Hace varios meses, a raíz de otras detenciones igualmente bulliciosas, escribí: “Quizá por mi profesión, ante el morbo de los comentarios, no puedo menos que pensar en los hijos y en los familiares de quienes son detenidos y, consecuentemente, exhibidos. Imagino de inmediato las consecuencias psicológicas, íntimas y sociales, que para ellos tendrán las acciones de sus padres. (…) Pocos perpetradores piensan en sus hijos cuando están planeando o cometiendo el delito. Y como en los divorcios, lamentablemente, suelen ser los hijos los más afectados”. Lo dije porque en aquel caso los hijos sufrían los acontecimientos sin haber participado en nada. En el más reciente, por la información que ha sido publicada, parece que los vástagos sí encendieron ellos mismos su vela para participar del entierro. De ser así, sinceramente lo siento mucho.
Creo que son los hijos respecto de sus padres, sin ser conscientes de ello, quienes mejor aplican el principio de presunción de inocencia judicial (“el imputado es inocente hasta que no se demuestre, en un juicio previo, su culpabilidad”). Podrá una mujer exhibir su cuerpo sin tapujos, bailando noche tras noche subida en una tarima ante la lujuriosa mirada de los hombres que acuden al cabaret, pero su hijo la defenderá frente a quien, insolente, se dirija a ella con palabra de cuatro letras: el hijo la percibe como la madre que es, no como la bailarina que también es, y la considerará sin tacha. Por lo menos, mientras esté pequeño y no tenga conocimiento pleno de esos actos. Pero ella sí que sabe bien lo que hace cuando, por dinero, expone su anatomía sin pudor ni vergüenza. (Perdón que disienta, Sor Juana Inés).
O cuando un padre sin moral sume a su hijo en un ambiente sórdido, de truhanes y ladrones: la probabilidad que el hijo siga su ejemplo es muy alta. Aprendizaje por observación y modelamiento llamamos a eso en psicología. Aprendizaje informal dirá un pedagogo, que es tan fuerte —o más— que el formal que se imparte en escuelas y universidades. No dispenso al émulo si ya es mayor de edad, pero lo comprendo: es muy probable que su razonamiento vaya de la siguiente manera: “si mi padre lo hace, puede que esto no sea tan reprobable”. Un padre es un padre y es muy difícil, para un hijo, juzgarlo mal.

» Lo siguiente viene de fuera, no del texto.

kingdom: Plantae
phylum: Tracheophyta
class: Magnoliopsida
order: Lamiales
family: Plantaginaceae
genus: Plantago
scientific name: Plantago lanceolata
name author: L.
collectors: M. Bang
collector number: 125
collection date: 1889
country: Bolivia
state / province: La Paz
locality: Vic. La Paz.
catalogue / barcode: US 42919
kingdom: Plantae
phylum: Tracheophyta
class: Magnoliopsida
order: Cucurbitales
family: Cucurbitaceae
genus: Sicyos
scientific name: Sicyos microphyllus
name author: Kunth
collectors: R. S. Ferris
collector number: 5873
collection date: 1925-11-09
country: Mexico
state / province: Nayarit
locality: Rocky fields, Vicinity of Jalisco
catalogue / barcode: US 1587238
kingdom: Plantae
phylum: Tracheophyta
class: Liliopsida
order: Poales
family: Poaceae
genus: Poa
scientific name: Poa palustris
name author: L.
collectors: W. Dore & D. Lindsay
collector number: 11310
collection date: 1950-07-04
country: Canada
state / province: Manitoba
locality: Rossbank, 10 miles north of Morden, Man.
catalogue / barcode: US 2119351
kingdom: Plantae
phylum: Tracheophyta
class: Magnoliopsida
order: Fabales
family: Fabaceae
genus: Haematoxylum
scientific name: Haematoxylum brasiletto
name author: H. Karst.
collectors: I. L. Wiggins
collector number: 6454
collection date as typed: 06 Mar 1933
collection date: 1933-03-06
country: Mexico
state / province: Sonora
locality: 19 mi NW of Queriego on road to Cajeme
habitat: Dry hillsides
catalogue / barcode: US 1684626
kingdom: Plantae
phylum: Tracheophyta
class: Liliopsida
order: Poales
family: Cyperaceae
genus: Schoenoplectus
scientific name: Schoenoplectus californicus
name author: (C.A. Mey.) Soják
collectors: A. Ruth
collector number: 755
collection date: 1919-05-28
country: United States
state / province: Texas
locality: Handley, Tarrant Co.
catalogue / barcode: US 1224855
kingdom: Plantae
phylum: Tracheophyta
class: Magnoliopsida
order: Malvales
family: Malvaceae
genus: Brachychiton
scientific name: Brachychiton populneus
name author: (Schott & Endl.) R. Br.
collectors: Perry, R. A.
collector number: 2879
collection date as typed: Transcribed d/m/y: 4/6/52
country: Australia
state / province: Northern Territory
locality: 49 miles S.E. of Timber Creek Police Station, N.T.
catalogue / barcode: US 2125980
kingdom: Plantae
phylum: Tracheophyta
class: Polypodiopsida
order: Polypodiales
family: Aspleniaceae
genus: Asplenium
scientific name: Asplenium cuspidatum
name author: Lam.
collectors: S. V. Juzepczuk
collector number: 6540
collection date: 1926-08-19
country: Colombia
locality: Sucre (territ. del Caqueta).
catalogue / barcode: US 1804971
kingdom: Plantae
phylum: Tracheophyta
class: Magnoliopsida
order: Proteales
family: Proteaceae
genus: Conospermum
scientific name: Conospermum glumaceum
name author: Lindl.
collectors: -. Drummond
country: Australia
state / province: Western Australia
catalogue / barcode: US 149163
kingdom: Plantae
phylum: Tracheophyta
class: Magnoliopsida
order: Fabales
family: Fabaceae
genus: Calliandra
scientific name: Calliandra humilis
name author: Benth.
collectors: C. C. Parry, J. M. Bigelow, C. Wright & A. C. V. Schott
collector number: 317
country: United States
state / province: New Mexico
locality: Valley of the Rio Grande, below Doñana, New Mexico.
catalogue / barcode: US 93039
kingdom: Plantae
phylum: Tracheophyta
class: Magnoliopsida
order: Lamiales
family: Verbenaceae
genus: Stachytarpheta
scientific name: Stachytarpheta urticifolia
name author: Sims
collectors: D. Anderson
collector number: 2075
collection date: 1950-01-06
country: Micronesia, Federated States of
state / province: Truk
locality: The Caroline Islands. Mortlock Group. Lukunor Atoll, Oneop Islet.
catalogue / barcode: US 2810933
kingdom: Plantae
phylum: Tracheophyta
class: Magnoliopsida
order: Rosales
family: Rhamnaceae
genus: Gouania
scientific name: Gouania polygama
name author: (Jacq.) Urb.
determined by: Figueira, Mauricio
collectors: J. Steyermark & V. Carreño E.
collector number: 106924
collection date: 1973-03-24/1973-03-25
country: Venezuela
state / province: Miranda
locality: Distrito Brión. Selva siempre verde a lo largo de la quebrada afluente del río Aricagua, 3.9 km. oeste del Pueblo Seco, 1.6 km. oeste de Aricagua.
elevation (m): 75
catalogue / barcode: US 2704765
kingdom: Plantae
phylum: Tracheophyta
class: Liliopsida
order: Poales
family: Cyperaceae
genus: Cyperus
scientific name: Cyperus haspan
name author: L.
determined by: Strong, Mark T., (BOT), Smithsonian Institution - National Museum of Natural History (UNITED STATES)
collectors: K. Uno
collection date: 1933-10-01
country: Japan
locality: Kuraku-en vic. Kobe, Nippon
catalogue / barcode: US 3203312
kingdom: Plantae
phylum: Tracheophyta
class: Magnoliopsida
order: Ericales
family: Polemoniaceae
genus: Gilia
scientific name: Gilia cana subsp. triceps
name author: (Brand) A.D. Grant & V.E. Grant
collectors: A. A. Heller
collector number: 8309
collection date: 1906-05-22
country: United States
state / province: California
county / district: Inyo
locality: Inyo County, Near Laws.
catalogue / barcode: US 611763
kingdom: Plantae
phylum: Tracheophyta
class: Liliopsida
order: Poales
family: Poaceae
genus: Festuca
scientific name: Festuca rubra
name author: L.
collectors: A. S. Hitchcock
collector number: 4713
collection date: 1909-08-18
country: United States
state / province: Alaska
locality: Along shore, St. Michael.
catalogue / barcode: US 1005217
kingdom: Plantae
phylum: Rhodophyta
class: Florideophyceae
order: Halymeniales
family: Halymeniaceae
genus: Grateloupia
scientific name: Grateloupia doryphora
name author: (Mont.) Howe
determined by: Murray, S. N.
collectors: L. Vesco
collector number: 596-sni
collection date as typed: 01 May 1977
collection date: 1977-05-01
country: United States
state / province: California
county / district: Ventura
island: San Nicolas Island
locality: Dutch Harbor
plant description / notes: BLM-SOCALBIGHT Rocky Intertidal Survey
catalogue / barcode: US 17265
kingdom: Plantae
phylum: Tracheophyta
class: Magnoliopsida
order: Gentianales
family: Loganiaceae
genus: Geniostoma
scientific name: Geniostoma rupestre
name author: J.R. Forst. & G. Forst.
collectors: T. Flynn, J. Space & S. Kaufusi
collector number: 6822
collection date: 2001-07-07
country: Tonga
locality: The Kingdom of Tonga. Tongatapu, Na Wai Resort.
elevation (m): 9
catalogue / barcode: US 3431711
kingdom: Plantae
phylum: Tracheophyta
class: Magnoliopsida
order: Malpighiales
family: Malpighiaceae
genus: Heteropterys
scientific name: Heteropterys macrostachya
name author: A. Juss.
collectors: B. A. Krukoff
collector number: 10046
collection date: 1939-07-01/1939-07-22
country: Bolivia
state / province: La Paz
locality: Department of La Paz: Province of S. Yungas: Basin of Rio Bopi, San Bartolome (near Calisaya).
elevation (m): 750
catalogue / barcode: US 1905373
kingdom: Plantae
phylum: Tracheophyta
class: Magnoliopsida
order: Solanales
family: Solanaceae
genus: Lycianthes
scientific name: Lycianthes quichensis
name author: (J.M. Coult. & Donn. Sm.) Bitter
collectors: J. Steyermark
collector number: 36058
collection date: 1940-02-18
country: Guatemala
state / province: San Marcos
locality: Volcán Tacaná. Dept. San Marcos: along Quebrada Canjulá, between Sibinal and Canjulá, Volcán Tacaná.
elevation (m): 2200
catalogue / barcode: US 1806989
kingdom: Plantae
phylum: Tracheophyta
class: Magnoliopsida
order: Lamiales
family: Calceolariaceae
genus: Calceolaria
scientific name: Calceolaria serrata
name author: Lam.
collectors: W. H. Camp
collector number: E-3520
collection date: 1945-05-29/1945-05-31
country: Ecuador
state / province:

¿Pide nuestra Constitución moralidad notoria para algunos funcionarios? Si lo hace, alguien debería proponer que la requiera no solo a la entrada (para ser considerado elegible), sino que la exija mientras dura todo el periodo del funcionario. Y que se pueda darle una patada bien dada en donde se sienta (no en la silla) a ese funcionario si falta a esa moralidad notoria con sus acciones. Tomen nota los señores candidatos Martínez, Calleja y cualquier otro que aparezca formalmente: si se les ha pasado por la cabeza “componerse” si llegan, reparen que la ciudadanía, cansada de que la timen, está cada vez más despierta y empoderada. ¡Cuiden bien la moralidad de quienes se rodean! Guárdense bien, entrevistadores televisivos y demás gente del “cuarto poder”: ya van dos al hilo que han hecho flaco favor a su profesión. ¡Dignifíquenla ustedes con una conducta recta!
Celebraremos mañana el Día del Padre, ¡hagámoslo bien!: ayudemos a los hombres (sobre todo a quienes se desempeñan como funcionarios públicos) a ser honrados, a ser probos, a ser buenos modelos: un hijo tenderá siempre a creer que su padre no actúa ilegalmente cuando le ofrece lo que le da. Siempre será el adulto el que cargue con la mayor responsabilidad en la conducta del pequeño. Recordemos el viejo dicho de los abuelos: “en arca abierta, hasta el más justo peca”. Algo está mal ahí, en esas esferas, que todos salen embarrados, unos más, otros menos. Está bien que se cierren los portillos a la evasión y elusión fiscal (tanto la han cantado, que ya me aprendí el coro de la cancioncilla) pero ¡cierren también, señores legisladores, los portones para los oscuros contubernios que terminan en millonarios desfalcos!